Microsoft Surface Book: Powerful, Versatile, and Pricey

On Tuesday, Microsoft unveiled a whole host of new hardware products — from a new Surface positioned to take on the iPad Pro to the company’s AR HoloLens, new Lumia phones, and the 2nd generation of the Band — but perhaps the most surprising new gadget to come out of Redmond this week is the company’s first laptop, the Microsoft Surface Book.

Image via Microsoft

With a 13.5″ detachable touch-screen (which also supports the Surface Pen), the Surface Book goes from laptop to tablet in a flash. The whole shebang only weighs 1.6 lbs (that’s .13 lbs less than the new Surface Pro 4) and sports a 3000×2000 resolution. Given its a Microsoft product, the Surface Book runs Windows 10 and Microsoft Office; like the company’s Surface line of tablets, desktop software (including Adobe Creative Cloud and Citrix) can run on the Surface Book just like on any other laptop.

Aside for the Surface Pen — which adds a mobile-focused dimension to the laptop — the most impressive feature of the Surface Book is what’s under the hood. The entry model of the laptop comes with a sixth-gen Intel i5, 8GB of RAM and 128GB of storage space. At its largest (and most pricey), Microsoft’s Surface Book packs 512GB of memory, 16GB of RAM, and an Intel i7.

And herein lies the downside: price. With all of this computing power, you’d expect to pay a pretty penny for the Microsoft Surface Book — and, you’d be correct. The cheapest model will run you a cool $1500 (a good $200 more than i7, 1TB Flash storing 13″ MacBook Pro — but, $500 cheaper than the 15″ model, with no detachable screen). At its most costly, the Surface Book will set you back $2700.

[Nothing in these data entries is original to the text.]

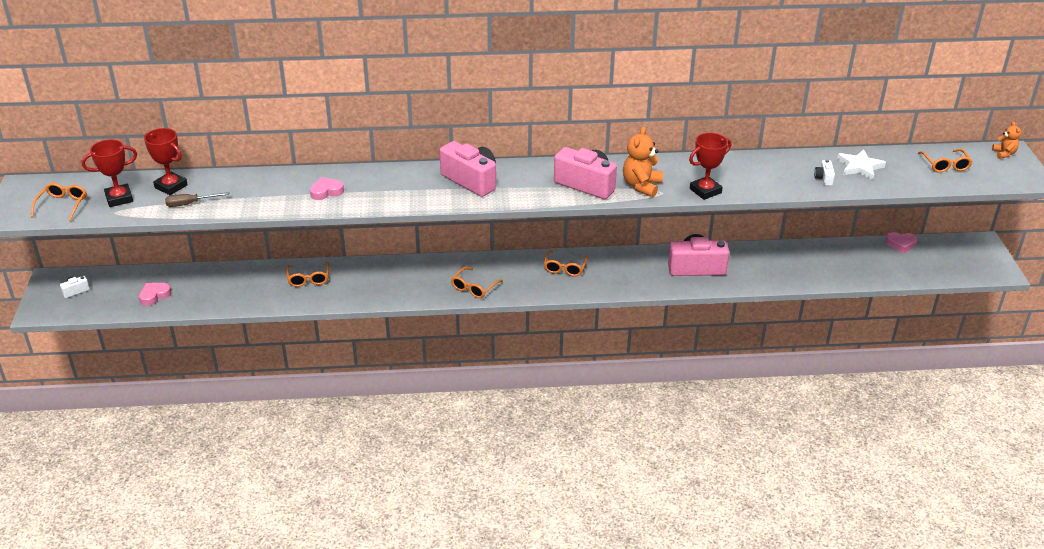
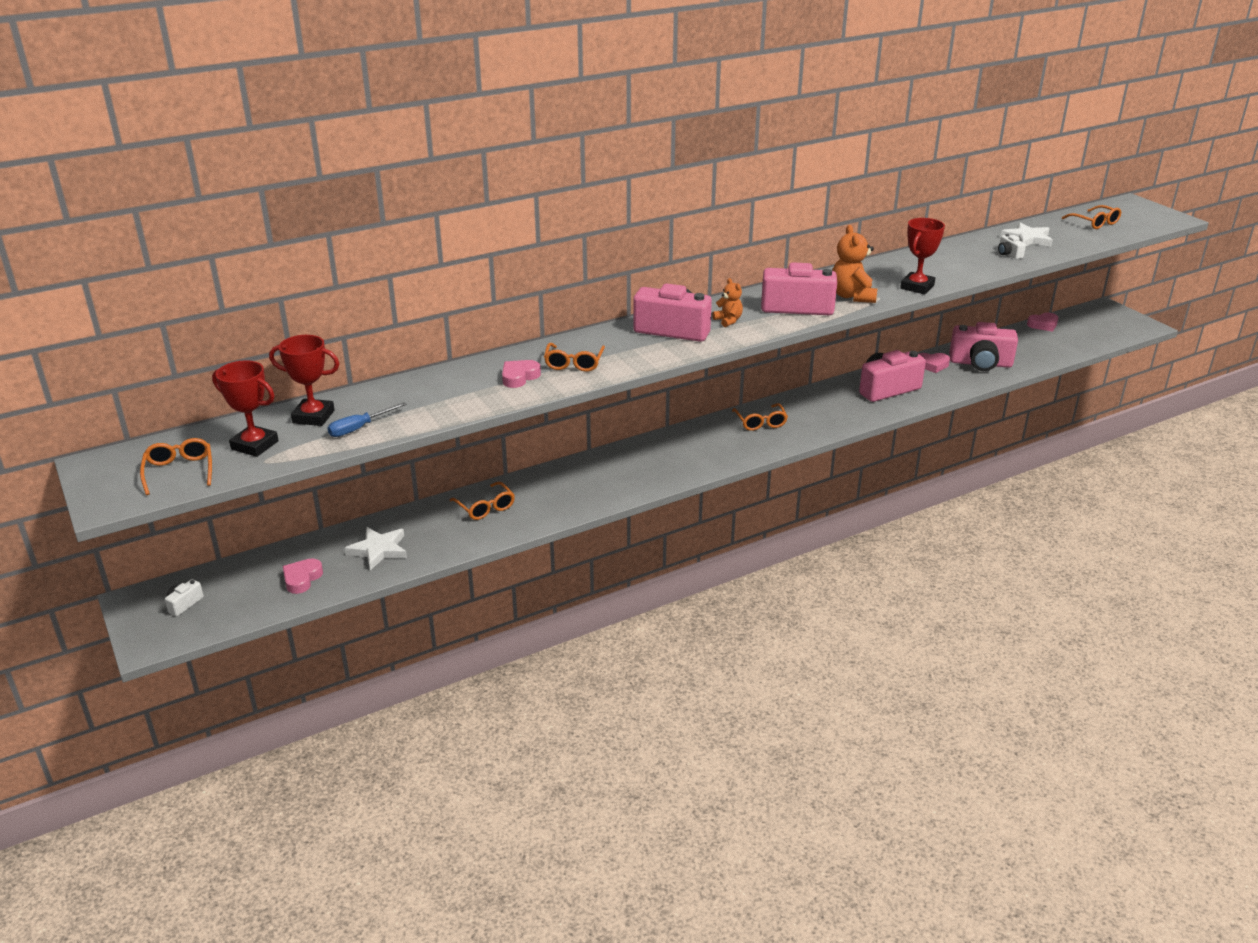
camera: 25 degrees left, 5 degrees down
(119, 198) = (255, 445): red trophy -> red trophy turned 75 degrees clockwise
(190, 204) = (359, 428): brown screwdriver -> blue screwdriver
(216, 290) = (379, 550): none -> white star
(474, 288) = (684, 466): orange glasses -> orange glasses (574, 363)
(757, 256) = (932, 365): none -> pink heart
(802, 266) = (980, 363): none -> pink camera
(1004, 153) = (1129, 205): orange teddy bear -> orange teddy bear (728, 321)

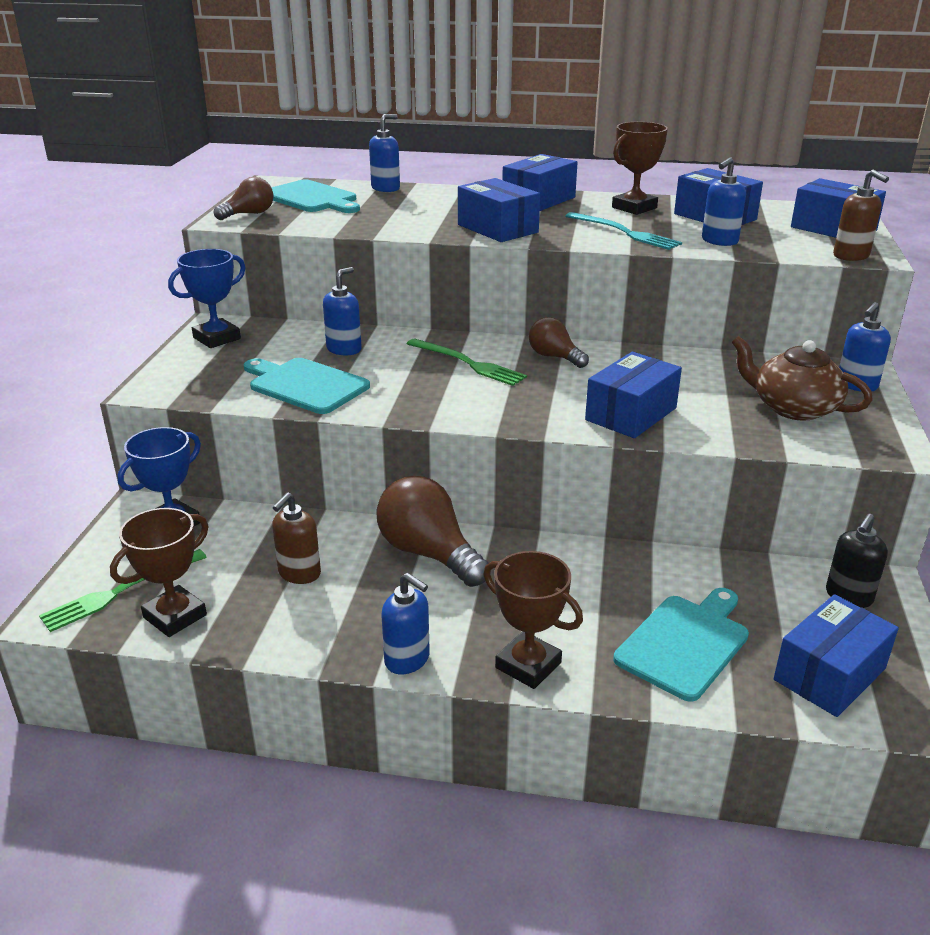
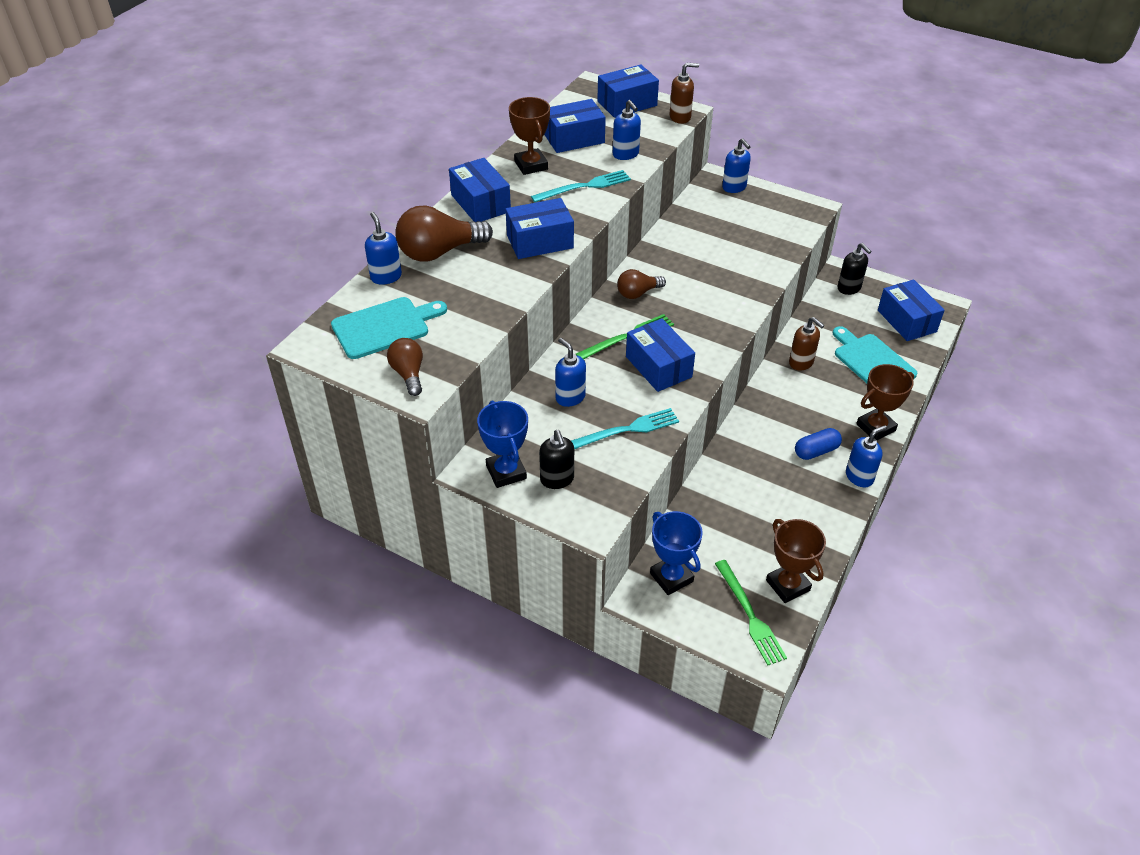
camera: 70 degrees left, 15 degrees up
(213, 362) = (557, 479): none -> black soap dispenser
(299, 573) = (758, 512): brown soap dispenser -> brown soap dispenser (801, 363)
(305, 385) = (626, 430): turquoise cutting board -> turquoise fork
(429, 553) = (756, 443): brown light bulb -> brown light bulb (439, 252)
(441, 609) = (816, 451): none -> blue capsule
(631, 414) = (735, 286): blue box -> blue box (658, 367)
(793, 408) = (752, 221): brown teapot -> none

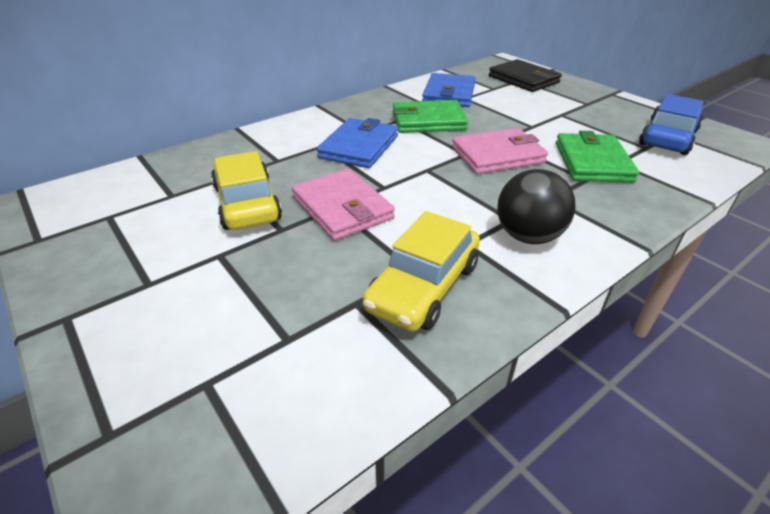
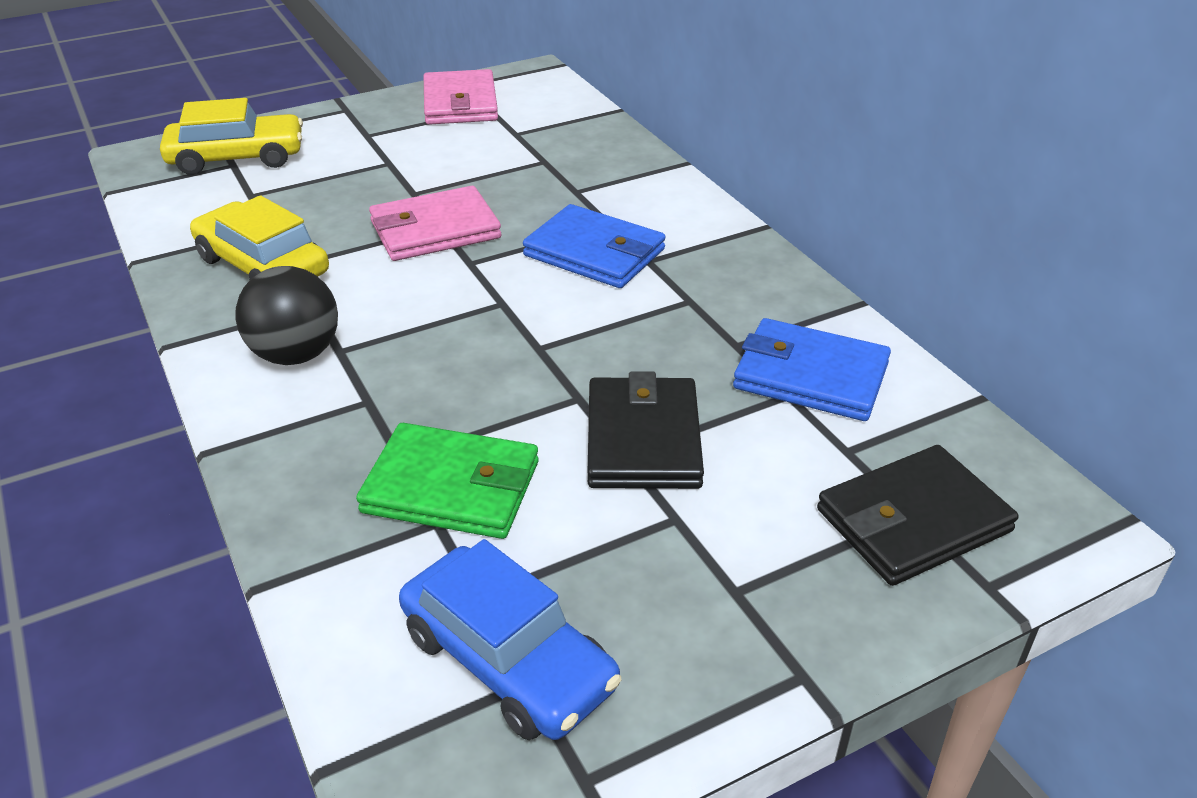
camera: 100 degrees right, 0 degrees up
(247, 203) = (477, 174): yellow car -> yellow car (237, 158)
(428, 121) = (676, 329): green wallet -> none
(498, 155) = (519, 380): pink wallet -> pink wallet (460, 103)
(519, 123) = (643, 439): none -> black wallet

That may seem like a lot compared to Apple’s laptops; but, there’s really no comparison between the two (and this is coming from someone writing this on a MacBook Air). While MacBooks are certainly just as powerful — and offer, in many cases, more storage space — Microsoft’s Surface Book is a convertible laptop in every sense of the word. Apple is yet to offer a touch-screen option outside of the iPad, and none of the MacBook screens work with the new Apple Pen.

Though not enough to convince me to switch back to PC from Mac, the Microsoft Surface Book is certainly a compelling option for those looking for a powerful & versatile convertible laptop. Which, leads me to wonder: will Apple follow suit and introduce a similar product in 2016?